The Russians were early SETI enthusiasts, and made major scholarly contributions to the field. But their efforts ended when the Soviet Union imploded.
Bottom line? Today, SETI is solely an American enterprise. And even then, it’s pretty minimal. SETI is not on the back burner … it’s on the pilot light. The total number of researchers can be tallied on your extremities, and there’s essentially no government funding. The effort is tiny, but at least there’s effort.
So what’s going on here? If a dozen other countries have the telescopes, the money, and the research horsepower to search for cosmic company, why is this extraordinarily profound quest confined to the U.S.?
An obvious answer would be to suggest that the problem is too open-ended. It’s possible that even if we poured huge amounts of money into the search, nothing would be found. Bookies can’t give sensible odds for success, even to those willing to gamble. Other countries are just being practical.
That may be true, but I find it too facile and, frankly, too depressing. If every attempt at exploration was required to guarantee success in advance, there would be precious little of it. The British would never have sent John Franklin into the Canadian arctic to hunt down the water route capping the Americas, or Captain Cook into the high latitudes of the South Pacific to look for a possible continent at the bottom of the globe.
And besides, that doesn’t really explain why the Americans continue to try.
So I’ve resorted to amateur sociology to provide justification. Unlike the countries of Europe, America still resonates to its pioneering heritage, and that heritage is stunningly recent. The frontier closed in 1890, the era of my great-grandfather.
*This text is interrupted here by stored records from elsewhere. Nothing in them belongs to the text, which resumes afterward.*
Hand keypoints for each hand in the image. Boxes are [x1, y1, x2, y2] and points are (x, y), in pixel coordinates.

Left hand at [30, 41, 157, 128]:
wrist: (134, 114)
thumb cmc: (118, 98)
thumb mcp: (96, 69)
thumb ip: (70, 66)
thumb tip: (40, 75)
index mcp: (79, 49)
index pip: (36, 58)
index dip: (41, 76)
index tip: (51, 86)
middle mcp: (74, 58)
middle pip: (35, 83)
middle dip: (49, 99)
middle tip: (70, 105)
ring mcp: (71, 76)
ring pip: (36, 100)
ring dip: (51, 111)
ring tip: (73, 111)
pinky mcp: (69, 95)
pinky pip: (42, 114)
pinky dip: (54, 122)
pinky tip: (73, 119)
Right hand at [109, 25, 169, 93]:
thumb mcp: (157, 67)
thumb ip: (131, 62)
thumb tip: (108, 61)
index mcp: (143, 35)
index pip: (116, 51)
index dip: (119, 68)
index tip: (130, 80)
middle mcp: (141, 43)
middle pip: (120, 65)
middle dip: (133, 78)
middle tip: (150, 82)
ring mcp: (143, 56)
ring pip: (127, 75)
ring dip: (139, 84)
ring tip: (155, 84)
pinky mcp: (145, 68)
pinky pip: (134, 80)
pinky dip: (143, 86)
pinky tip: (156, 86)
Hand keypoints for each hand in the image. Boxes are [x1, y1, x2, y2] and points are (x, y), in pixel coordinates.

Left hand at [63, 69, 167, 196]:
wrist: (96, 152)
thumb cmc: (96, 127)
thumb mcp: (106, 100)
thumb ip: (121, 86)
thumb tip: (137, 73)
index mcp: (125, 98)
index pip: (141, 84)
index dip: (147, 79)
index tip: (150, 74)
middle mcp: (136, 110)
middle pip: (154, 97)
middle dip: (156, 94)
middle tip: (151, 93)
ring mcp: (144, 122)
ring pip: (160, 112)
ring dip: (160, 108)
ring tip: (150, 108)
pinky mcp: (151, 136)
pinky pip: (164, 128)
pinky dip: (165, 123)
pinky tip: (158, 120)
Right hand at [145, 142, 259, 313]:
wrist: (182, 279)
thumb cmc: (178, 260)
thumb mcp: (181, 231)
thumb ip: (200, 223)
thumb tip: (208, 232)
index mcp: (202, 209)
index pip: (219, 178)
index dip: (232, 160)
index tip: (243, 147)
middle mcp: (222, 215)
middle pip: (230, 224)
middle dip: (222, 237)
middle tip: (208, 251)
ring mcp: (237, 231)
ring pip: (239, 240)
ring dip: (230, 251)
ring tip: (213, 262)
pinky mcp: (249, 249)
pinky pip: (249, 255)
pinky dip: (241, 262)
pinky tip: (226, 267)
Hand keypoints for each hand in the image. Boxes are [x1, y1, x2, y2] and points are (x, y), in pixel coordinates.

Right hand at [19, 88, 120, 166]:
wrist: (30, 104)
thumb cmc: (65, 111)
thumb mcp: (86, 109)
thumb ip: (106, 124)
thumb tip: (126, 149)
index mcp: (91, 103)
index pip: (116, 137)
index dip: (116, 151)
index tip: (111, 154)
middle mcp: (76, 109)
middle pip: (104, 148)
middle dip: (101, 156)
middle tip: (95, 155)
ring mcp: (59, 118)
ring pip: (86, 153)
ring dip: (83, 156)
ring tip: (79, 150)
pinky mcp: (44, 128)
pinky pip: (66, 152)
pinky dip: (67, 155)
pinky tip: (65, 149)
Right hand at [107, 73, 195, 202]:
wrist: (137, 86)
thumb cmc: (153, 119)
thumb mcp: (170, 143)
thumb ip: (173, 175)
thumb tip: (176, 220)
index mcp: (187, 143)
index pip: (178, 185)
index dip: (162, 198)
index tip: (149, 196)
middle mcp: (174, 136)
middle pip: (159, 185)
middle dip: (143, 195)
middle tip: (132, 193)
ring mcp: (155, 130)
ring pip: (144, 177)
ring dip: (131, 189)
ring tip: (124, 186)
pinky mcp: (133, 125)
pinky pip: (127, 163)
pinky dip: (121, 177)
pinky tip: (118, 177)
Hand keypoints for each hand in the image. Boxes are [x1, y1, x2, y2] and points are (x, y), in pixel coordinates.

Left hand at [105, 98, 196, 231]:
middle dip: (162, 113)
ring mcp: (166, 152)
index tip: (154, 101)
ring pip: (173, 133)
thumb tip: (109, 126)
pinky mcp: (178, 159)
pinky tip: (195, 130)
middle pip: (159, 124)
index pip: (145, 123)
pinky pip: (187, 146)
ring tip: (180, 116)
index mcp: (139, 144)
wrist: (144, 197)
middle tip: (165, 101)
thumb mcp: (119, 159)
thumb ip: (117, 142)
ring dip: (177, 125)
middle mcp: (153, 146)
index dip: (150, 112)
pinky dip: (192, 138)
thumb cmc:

America’s heroes, for better or worse are still those who forsook the security of the known to cross into harsh and dangerous territories and remake their lives.
These heroes were willing to accept long odds if the payoff was big. They were also willing to accept failure, and stand up to try again. These are behaviors that the long-settled societies of Europe have subdued.
But there may be hope. With the recent discovery that the universe is studded with planets, and indications that a fair fraction of them might be sympathetic to life, SETI has become a popular topic both in Europe and in several Asian countries. It’s neither a ridiculous nor a risible enterprise.
So my desire is that these countries will soon change their minds, and not be too sober to put their money where their mouths are. It’s fine to talk a good SETI game. But it would be finer to get into it.